■ Given request ■
Please copy everything in the records below, from the line that contains "family: Muscicapidae" down to the line that contains "genus: Cylindropuntia", keeping each line identical and including both of those lines.

■ Entries shown ■
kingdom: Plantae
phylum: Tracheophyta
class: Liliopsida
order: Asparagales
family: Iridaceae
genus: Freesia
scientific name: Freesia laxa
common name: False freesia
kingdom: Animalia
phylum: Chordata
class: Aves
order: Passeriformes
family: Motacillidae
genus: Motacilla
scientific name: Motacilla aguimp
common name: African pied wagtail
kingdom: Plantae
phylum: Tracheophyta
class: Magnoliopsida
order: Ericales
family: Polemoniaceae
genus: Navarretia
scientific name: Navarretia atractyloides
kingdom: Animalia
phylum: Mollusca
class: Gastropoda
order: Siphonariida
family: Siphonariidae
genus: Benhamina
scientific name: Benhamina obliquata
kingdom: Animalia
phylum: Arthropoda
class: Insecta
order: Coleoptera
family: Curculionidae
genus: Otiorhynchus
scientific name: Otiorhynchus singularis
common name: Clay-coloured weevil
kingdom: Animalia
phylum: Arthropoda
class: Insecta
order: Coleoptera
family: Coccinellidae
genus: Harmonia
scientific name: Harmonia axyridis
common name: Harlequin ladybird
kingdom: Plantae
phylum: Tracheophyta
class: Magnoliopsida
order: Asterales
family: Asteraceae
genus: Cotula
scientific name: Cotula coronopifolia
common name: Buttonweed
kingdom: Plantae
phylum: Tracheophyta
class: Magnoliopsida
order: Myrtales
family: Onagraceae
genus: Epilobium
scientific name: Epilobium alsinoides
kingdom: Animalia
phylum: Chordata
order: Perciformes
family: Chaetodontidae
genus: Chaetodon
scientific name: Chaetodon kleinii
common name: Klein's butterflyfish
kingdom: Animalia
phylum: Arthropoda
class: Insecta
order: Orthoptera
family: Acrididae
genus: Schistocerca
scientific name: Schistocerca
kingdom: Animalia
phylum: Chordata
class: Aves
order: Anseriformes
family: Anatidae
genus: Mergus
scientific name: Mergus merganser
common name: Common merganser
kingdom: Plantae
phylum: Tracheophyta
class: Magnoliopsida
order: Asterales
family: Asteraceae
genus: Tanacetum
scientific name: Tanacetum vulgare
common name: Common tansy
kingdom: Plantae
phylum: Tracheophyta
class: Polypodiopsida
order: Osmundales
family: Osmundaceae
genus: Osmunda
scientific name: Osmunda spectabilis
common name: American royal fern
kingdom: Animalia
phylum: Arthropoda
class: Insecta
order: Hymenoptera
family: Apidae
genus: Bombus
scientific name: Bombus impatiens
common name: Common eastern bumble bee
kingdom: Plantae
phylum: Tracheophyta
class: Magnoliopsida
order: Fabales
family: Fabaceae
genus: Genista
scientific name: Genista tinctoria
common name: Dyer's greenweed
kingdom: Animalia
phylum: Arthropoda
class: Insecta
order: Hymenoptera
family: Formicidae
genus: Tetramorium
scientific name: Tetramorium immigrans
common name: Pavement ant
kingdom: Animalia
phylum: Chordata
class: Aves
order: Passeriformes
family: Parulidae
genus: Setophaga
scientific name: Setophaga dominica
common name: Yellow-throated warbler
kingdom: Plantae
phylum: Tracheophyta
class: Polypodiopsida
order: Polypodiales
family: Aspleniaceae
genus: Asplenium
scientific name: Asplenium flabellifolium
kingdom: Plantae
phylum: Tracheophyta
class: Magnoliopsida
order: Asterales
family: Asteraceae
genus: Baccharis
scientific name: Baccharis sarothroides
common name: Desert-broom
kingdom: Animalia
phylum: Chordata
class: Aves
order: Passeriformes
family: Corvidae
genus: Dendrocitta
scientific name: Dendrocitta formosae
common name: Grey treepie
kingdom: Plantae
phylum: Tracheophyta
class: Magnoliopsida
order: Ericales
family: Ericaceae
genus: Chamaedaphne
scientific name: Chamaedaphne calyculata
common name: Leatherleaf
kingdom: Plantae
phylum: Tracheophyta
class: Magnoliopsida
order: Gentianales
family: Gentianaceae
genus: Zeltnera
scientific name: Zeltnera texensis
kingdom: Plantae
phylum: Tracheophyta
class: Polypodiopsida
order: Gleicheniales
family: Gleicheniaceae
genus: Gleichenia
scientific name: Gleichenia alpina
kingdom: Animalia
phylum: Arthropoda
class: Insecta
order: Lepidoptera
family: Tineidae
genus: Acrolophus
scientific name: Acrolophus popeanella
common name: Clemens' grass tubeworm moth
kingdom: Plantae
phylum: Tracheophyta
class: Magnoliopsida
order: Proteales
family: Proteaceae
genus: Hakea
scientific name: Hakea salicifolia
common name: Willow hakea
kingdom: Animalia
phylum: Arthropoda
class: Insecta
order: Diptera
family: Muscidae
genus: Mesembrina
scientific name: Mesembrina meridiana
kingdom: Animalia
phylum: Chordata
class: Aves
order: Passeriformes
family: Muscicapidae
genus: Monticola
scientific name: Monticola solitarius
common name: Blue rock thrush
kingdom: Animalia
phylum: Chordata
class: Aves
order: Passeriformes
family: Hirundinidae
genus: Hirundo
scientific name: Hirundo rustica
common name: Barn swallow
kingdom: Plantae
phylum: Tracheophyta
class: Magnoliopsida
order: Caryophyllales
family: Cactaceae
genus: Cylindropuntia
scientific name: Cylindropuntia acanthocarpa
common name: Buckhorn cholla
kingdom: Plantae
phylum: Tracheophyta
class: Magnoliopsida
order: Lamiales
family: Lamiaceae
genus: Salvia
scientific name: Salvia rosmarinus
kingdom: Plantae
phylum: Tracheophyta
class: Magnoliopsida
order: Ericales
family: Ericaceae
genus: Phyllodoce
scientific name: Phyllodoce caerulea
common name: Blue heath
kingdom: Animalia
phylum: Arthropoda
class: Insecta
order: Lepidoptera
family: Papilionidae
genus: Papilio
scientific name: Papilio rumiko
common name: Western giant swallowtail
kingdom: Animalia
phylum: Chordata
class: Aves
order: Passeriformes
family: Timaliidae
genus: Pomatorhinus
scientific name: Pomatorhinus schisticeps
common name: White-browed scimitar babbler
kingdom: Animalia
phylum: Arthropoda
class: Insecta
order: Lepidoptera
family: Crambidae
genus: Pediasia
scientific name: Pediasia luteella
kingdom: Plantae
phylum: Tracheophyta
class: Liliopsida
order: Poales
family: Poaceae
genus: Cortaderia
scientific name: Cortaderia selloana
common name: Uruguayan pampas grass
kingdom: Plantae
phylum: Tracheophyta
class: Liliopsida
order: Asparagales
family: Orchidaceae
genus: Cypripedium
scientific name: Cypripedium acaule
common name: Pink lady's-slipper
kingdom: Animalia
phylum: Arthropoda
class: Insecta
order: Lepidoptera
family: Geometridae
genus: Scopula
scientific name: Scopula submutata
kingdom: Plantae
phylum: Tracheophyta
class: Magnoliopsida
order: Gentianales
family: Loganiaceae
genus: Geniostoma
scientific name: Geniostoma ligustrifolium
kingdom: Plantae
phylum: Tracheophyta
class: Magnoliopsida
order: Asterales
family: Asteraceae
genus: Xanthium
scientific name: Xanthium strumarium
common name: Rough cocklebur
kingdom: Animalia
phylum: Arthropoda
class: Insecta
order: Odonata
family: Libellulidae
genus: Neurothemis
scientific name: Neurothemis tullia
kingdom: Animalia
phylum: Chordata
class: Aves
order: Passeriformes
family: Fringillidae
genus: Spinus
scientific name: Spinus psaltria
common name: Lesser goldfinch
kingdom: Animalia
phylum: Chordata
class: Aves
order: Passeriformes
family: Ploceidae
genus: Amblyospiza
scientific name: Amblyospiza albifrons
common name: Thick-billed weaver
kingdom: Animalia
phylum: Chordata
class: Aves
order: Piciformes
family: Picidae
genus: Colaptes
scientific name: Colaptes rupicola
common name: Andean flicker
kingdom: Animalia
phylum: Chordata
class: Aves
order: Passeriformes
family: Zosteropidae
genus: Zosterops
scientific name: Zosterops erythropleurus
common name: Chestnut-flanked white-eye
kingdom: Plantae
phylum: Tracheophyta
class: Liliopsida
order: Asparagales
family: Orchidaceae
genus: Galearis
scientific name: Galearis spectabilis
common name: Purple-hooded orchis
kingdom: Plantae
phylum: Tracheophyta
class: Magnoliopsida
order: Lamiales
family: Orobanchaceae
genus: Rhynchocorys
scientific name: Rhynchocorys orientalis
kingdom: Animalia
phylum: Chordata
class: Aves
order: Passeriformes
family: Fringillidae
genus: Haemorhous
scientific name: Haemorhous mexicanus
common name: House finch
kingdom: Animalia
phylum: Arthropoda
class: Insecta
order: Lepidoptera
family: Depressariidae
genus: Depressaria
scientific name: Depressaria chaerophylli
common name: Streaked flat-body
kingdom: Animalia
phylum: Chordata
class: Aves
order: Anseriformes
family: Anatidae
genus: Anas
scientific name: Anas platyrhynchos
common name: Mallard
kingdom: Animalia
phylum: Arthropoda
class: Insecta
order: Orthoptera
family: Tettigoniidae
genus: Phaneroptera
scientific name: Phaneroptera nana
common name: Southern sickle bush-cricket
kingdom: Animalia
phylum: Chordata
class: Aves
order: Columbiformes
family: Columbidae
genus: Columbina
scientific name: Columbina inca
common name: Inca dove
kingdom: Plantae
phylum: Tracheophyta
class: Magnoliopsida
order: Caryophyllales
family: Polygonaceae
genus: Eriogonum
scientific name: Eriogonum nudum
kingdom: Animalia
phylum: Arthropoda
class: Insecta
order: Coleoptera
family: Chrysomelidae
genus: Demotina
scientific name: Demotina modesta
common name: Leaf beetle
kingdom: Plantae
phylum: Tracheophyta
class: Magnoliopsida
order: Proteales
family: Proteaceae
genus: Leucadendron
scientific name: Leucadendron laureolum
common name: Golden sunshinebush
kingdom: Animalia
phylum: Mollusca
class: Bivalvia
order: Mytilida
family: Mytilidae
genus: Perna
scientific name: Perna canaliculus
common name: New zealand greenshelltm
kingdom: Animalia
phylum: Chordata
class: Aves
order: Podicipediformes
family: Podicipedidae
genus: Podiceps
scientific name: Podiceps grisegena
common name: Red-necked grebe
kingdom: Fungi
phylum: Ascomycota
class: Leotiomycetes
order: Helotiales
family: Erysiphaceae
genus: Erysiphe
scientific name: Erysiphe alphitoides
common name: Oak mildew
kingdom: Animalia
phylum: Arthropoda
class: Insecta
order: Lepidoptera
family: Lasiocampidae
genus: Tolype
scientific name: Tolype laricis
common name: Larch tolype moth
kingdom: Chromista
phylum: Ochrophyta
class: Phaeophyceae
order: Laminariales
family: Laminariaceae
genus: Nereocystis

■ Correct response ■
family: Muscicapidae
genus: Monticola
scientific name: Monticola solitarius
common name: Blue rock thrush
kingdom: Animalia
phylum: Chordata
class: Aves
order: Passeriformes
family: Hirundinidae
genus: Hirundo
scientific name: Hirundo rustica
common name: Barn swallow
kingdom: Plantae
phylum: Tracheophyta
class: Magnoliopsida
order: Caryophyllales
family: Cactaceae
genus: Cylindropuntia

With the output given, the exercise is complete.